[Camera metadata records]
== == ==

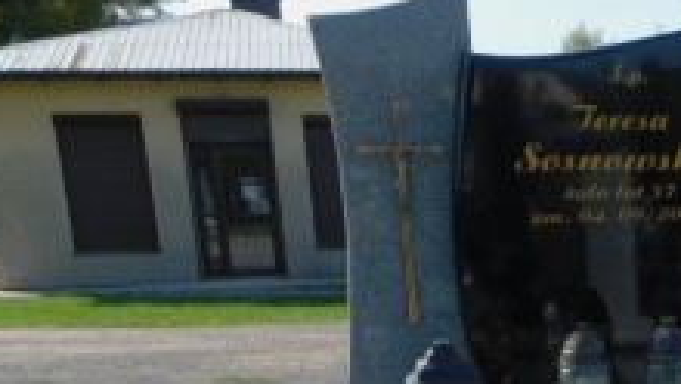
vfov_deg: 14.7
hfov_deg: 26.9
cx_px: 721
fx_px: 1319
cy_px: 663
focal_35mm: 73
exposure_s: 1/1250
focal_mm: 4
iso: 125
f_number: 3
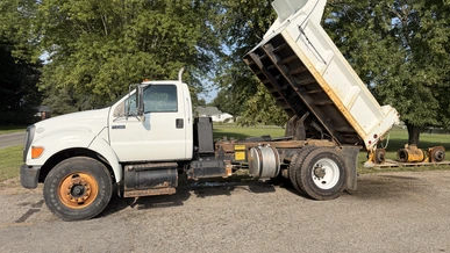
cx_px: 231
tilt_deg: +0.6
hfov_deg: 69.8
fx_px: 322
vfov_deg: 42.9
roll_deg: -0.1
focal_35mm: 27
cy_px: 118
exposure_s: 1/4673
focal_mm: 6.76
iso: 80
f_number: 1.78
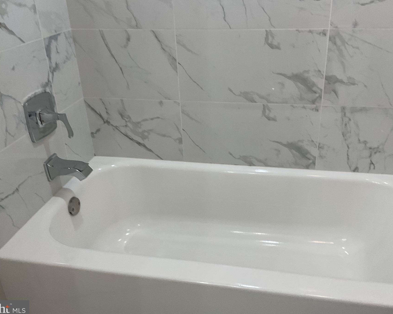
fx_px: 395
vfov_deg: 43.3
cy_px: 142
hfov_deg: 52.8
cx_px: 208
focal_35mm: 34
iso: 64
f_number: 1.8
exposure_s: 1/120
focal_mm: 3
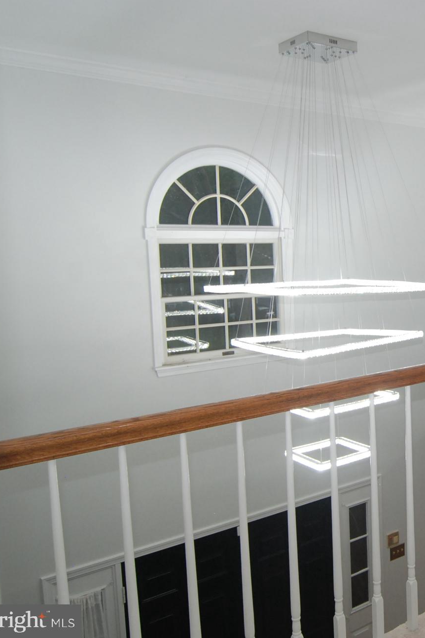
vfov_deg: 53.1
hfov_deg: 32.8
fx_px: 637
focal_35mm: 36
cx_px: 455
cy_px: 319
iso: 800
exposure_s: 1/125
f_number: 7.1
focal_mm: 16
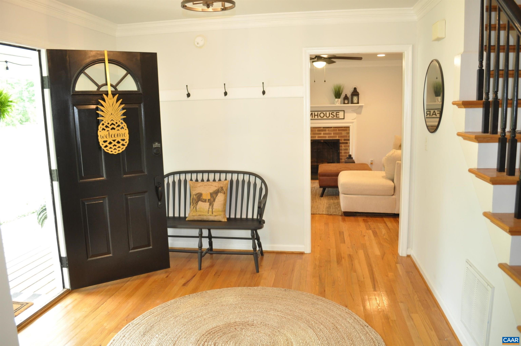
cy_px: 173
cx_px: 260
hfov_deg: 67.4
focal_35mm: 27
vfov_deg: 47.8
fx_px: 390
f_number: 3.5
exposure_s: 1/25
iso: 800
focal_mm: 18
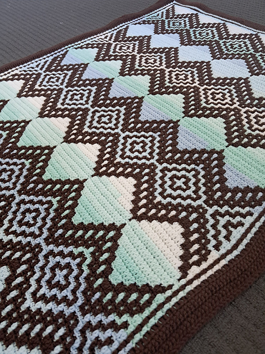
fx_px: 276
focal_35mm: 27
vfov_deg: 65.4
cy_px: 177
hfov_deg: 51.3
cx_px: 132
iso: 500
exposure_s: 1/50
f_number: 1.8
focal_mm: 4
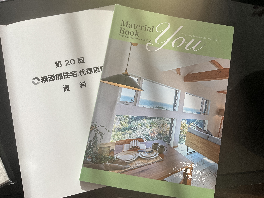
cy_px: 99
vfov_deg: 48.2
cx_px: 132
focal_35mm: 29
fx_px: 221
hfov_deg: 61.7
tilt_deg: -81.1
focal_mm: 3
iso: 25
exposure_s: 1/122
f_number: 1.8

== == ==

§ Task statement: Using the records above, return word for word the lines that begin at the one containing "fx_px: 1319" and end at the one containing "focal_35mm: 36", both of them included and no pictures.

§ Exercise response:
fx_px: 1319
cy_px: 663
focal_35mm: 73
exposure_s: 1/1250
focal_mm: 4
iso: 125
f_number: 3
cx_px: 231
tilt_deg: +0.6
hfov_deg: 69.8
fx_px: 322
vfov_deg: 42.9
roll_deg: -0.1
focal_35mm: 27
cy_px: 118
exposure_s: 1/4673
focal_mm: 6.76
iso: 80
f_number: 1.78
fx_px: 395
vfov_deg: 43.3
cy_px: 142
hfov_deg: 52.8
cx_px: 208
focal_35mm: 34
iso: 64
f_number: 1.8
exposure_s: 1/120
focal_mm: 3
vfov_deg: 53.1
hfov_deg: 32.8
fx_px: 637
focal_35mm: 36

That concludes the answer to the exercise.